Since the theatre closed in 2005 for essential repairs, until the gala re-opening on 28 October 2011 before a Kremlin-invited audience of artists and film stars, church patriarchs and Wall Street financiers, a Sturm und Drang of delays (totalling three years), over-spend (sixteen times the original budget), accusations of embezzlement, smear campaigns, resignations, firings and assorted recriminations have engulfed the project.
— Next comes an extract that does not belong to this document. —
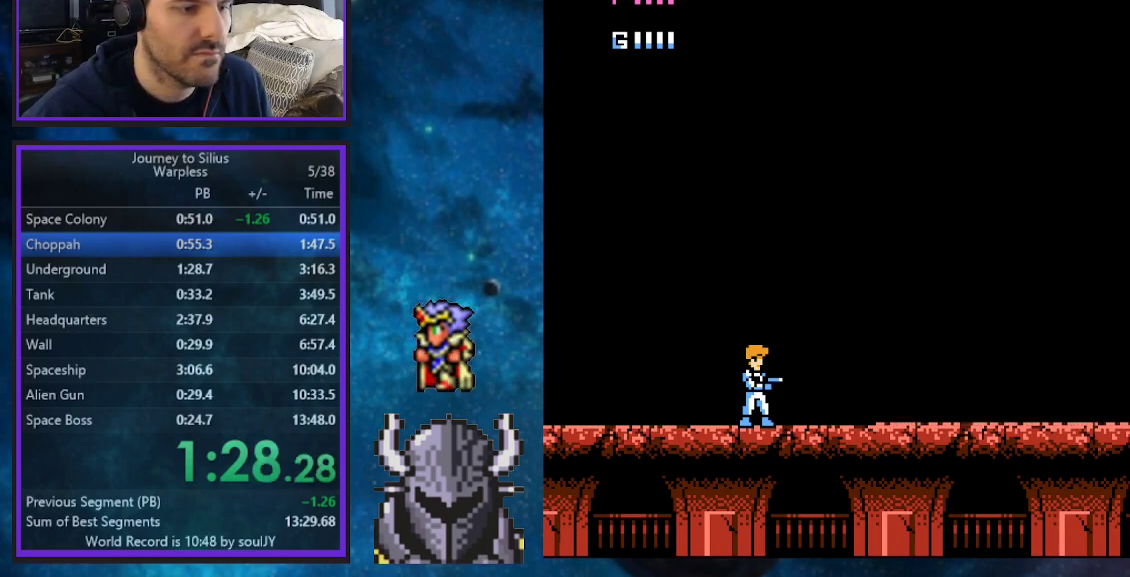
{"buttons": ["DPAD_LEFT"], "events": [[250, "DPAD_LEFT", "down"]]}
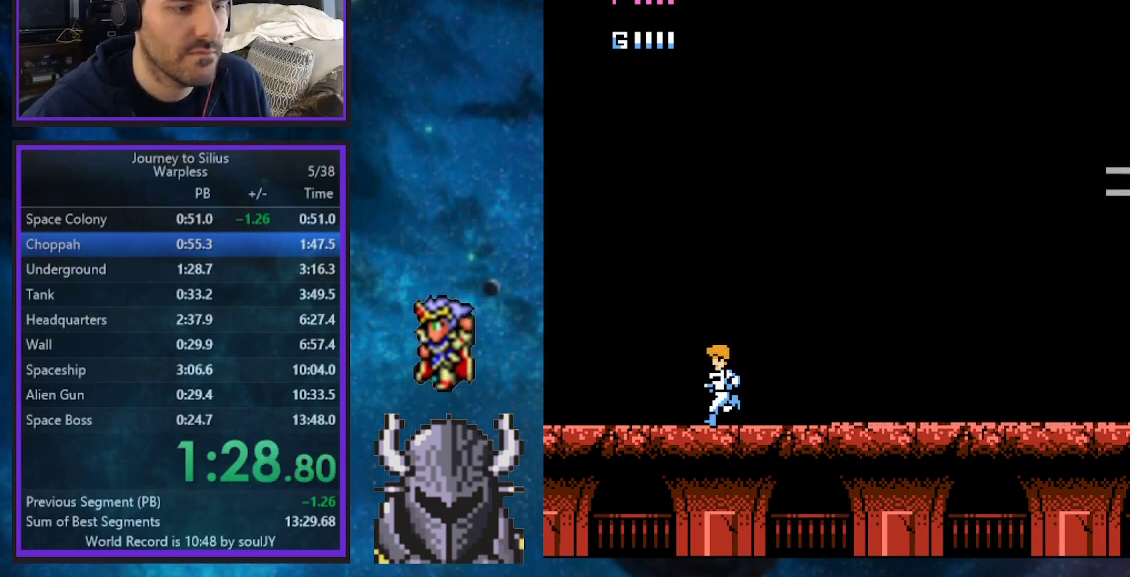
{"buttons": [], "events": [[17, "DPAD_LEFT", "up"], [133, "DPAD_RIGHT", "down"], [300, "DPAD_RIGHT", "up"]]}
Not to mention the brouhaha over ticketing — with scalpers charging many times the face value, up to $66,000 a pop for the opening night — that has led the Bolshoi to request passport ID for advance bookings. It is hard to know whether the pigeon-capped statue of Karl Marx looking on from across Teatralnaya Square would have laughed, if it could, or cried.
   
  The Bolshoi’s grand staircase
 
THE TOTAL DISBURSEMENT for the federally funded repairs remains as hazy as if shrouded in dry ice. Figures quoted range from $680 million to $2.2 billion, swallowed up by gargantuan structural, acoustic and decorative works to reverse damage wrought by time and shoddy Soviet-era alterations that involved the liberal use of concrete.

(Lenin, incidentally, had wanted to demolish the theatre, but Stalin — despite his desecrations — rather liked the place, raising the salary of artists to ministerial levels).

In 2009, meanwhile, the General Prosecutor’s Office launched a criminal investigation into fraud worth millions of roubles by one of the contractors. Things looked up, as then President Medvedev was prevailed upon to establish a federal agency to oversee the warring factions involved. ‘The condition [of the Bolshoi] was not just critical, it was catastrophic,’ said Mikhail Sidorov, spokesman of Summa Capital, the newly appointed development company. The building was deemed 70 per cent unstable ‘and could collapse in parts or completely’.

According to general director Anatoly Iksanov, who heroically weathered these stormy years at the helm of the Bolshoi, workmen joked that the building was being held up only by the electrical wiring. Most urgently, the 30cm cracks in the walls were addressed, while the rotting oak piles that underpinned the building were removed by hand and and replaced with 7,000 temporary steel columns before excavation to create five additional underground levels that double the area of the theatre.

Attempts to restore acoustics to the Imperial sonority included the removal of concrete which had been poured into the resonant hollow beneath the orchestra pit. Floors were replaced with wood, 19th-century reflective spruce panels were re-created, acoustic-friendly materials reintroduced, additional seating stripped out, and the rumble of the underground Metro silenced.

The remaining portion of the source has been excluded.